[DOCUMENT EXTRACT Boundary: Start]

Oliver Wolcott (December 1, 1726 - December 1, 1797), was a signer of the United States Declaration of Independence as a representative of Connecticut.

Oliver Wolcott was born in Windsor, Connecticut, the youngest of fourteen children of the Royal Governor Roger Wolcott[?]. He attended Yale College, graduating in 1747. Governor DeWitt Clinton of New York commissioned him to raise a militia to fight in the French and Indian War, and he served the King as Captain in this militia on the northern frontier.

At the end of the war, Wolcott studied medicine, then was appointed sheriff of the newly created Litchfield County, Connecticut, serving from about 1751 to 1771. He then rejoined the Militia and participated in the Revolutionary War as Brigadier General of the Connecticut forces under the command of the Continental Army.

The Continental Congress appointed him Commissioner of Indian Affairs, and he was elected to the Congress in 1775. He became seriously ill in 1776 and did not sign the Declaration of Independence until some time later. He was engaged in military affairs between 1776-8, and served again in Congress from 1778-1784.

He served again as an Indian Commissioner, and was elected Lieutenant Governor of Connecticut in 1786, assuming the Governorship on the death of Samuel Huntington in 1796, and was reelected to the position, dying in office at the age of seventy-one.

[DOCUMENT EXTRACT Boundary: End]
[EXTRACTED MATERIAL Boundary: Start]

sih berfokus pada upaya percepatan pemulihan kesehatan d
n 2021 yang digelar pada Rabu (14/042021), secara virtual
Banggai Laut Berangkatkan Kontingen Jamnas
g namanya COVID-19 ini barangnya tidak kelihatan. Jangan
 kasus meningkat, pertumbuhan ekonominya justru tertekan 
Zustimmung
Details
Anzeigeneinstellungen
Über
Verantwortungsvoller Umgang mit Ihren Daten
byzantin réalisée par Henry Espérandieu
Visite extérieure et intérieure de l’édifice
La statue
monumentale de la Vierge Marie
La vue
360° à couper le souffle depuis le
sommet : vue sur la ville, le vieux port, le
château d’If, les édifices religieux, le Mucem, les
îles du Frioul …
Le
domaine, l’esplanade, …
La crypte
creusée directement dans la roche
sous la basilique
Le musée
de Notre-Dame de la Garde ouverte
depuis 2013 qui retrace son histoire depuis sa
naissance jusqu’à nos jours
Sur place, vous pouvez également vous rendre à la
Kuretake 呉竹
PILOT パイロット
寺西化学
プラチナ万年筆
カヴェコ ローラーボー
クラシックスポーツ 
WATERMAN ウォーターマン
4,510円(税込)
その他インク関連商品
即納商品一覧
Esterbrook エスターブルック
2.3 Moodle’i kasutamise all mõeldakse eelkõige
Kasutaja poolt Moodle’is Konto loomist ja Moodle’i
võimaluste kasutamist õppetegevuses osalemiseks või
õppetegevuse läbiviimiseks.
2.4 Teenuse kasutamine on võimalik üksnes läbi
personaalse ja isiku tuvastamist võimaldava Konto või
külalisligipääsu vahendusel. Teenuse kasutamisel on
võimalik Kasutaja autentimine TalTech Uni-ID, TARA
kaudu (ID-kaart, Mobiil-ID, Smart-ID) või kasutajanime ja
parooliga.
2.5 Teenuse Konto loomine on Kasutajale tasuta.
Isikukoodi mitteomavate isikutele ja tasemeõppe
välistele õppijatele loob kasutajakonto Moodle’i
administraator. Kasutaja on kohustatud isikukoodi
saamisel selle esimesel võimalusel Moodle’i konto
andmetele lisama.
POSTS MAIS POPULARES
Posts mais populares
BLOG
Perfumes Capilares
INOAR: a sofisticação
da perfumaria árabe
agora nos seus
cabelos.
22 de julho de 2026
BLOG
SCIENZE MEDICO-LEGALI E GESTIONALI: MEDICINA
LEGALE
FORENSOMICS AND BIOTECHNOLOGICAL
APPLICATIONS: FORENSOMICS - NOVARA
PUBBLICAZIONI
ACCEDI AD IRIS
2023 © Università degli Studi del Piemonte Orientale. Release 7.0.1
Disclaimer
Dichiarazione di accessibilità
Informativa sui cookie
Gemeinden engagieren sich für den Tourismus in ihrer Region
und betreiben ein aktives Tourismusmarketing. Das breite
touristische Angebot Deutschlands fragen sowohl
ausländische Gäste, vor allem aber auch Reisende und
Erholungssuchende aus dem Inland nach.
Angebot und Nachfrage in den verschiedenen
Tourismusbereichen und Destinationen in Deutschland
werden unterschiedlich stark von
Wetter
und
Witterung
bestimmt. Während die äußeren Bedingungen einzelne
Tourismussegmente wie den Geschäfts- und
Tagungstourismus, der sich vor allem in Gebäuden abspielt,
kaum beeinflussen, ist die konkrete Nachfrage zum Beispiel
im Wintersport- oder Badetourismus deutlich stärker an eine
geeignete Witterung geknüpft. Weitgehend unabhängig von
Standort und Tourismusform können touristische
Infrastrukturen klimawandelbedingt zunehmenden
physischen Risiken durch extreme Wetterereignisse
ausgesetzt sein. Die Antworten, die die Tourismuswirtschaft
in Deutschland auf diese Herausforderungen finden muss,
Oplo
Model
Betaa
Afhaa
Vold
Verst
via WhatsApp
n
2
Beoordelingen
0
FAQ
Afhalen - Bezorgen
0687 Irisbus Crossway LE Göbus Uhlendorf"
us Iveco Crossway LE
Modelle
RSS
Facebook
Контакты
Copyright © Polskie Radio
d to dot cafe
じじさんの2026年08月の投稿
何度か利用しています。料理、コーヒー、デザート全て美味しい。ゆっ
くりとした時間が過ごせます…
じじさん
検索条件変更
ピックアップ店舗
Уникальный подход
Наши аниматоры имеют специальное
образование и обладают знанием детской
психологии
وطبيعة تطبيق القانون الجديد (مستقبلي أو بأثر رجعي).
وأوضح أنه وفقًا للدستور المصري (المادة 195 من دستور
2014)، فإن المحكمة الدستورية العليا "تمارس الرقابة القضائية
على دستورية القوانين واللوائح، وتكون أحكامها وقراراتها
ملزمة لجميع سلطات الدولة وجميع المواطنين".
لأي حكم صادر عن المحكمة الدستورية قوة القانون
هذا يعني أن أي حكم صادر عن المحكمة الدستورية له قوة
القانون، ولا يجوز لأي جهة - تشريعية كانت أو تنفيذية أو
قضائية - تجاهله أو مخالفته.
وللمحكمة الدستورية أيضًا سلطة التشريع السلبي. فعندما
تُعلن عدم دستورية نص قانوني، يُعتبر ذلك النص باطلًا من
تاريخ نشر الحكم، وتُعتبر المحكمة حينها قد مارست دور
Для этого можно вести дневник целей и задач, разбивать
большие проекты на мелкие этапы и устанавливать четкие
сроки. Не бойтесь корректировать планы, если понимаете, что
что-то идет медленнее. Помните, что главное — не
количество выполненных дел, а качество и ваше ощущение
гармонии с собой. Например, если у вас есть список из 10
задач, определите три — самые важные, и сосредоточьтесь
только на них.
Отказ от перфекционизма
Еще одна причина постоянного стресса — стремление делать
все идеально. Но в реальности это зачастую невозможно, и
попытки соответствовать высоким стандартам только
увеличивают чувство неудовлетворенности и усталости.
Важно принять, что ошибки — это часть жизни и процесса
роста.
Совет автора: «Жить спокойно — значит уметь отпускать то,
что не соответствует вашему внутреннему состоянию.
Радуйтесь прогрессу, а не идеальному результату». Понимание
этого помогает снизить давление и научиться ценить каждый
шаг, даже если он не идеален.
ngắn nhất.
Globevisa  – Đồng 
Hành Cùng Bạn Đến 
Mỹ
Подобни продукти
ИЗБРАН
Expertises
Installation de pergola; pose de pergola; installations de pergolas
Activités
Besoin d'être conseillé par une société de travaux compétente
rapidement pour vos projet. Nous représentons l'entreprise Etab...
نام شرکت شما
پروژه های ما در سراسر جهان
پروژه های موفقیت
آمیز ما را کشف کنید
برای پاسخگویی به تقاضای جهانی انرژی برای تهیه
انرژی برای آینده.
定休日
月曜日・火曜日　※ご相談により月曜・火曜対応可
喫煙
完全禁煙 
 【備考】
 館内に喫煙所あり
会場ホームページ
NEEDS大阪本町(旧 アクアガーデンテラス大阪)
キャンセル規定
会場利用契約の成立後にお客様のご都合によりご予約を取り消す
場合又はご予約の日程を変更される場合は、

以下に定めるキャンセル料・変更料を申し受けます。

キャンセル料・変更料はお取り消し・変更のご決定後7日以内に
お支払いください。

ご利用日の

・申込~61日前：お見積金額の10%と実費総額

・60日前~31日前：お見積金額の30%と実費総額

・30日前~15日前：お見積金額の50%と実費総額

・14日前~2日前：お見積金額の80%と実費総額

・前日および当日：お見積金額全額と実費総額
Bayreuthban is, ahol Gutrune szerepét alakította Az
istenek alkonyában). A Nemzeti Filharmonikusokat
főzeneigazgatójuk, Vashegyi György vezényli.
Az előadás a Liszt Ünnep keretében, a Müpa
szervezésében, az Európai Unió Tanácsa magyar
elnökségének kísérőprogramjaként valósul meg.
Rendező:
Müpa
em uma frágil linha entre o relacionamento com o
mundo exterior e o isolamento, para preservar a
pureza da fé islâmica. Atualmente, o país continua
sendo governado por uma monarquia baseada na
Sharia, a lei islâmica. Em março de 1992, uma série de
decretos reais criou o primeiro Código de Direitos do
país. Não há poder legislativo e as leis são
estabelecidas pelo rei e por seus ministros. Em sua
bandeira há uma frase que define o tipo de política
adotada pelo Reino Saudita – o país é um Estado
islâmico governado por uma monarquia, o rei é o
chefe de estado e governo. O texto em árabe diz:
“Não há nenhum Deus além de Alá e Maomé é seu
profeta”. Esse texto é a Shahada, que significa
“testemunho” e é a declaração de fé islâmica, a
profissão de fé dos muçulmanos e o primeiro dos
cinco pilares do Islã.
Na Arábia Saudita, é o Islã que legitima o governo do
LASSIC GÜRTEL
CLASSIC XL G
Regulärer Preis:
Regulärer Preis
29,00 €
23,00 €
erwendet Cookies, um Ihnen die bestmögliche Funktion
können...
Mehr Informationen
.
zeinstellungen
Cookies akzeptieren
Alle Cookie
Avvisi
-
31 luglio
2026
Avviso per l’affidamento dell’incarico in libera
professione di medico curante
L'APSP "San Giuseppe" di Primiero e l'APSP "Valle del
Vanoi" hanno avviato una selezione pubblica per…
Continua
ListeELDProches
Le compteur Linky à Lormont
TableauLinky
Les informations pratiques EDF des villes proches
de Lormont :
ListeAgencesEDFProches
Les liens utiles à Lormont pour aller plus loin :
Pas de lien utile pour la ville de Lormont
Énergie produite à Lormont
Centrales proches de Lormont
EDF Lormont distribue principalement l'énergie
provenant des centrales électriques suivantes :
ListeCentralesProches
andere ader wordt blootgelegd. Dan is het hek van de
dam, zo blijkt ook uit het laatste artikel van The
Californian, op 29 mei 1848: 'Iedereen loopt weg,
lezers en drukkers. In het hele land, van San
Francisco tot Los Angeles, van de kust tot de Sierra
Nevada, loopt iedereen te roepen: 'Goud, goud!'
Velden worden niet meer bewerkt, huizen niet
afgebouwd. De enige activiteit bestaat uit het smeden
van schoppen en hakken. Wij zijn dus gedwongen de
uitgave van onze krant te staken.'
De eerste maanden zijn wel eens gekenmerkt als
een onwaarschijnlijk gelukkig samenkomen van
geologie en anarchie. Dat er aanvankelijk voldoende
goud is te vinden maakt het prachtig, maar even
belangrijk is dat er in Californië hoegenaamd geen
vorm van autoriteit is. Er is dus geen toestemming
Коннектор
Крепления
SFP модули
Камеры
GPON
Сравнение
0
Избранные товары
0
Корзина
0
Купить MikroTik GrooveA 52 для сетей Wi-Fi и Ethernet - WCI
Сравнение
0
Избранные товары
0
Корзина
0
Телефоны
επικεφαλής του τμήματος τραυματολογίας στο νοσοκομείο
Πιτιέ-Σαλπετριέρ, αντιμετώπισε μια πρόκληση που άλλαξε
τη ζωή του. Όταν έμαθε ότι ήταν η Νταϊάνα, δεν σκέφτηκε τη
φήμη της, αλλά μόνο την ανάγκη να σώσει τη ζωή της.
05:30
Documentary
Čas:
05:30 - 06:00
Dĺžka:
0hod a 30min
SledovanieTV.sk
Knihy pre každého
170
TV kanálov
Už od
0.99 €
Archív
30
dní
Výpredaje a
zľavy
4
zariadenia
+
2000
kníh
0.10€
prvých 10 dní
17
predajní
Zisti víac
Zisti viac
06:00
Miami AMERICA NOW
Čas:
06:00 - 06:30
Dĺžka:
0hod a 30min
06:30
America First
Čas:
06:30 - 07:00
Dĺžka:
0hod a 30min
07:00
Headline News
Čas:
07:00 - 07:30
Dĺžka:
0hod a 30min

[EXTRACTED MATERIAL Boundary: End]

Retype the part of the Oliver Wolcott biography that begins with the words containing "The Continental Congress" and ends with "Congress from 1778-1784.".

# SOLUTION FOR THIS EXERCISE
The Continental Congress appointed him Commissioner of Indian Affairs, and he was elected to the Congress in 1775. He became seriously ill in 1776 and did not sign the Declaration of Independence until some time later. He was engaged in military affairs between 1776-8, and served again in Congress from 1778-1784.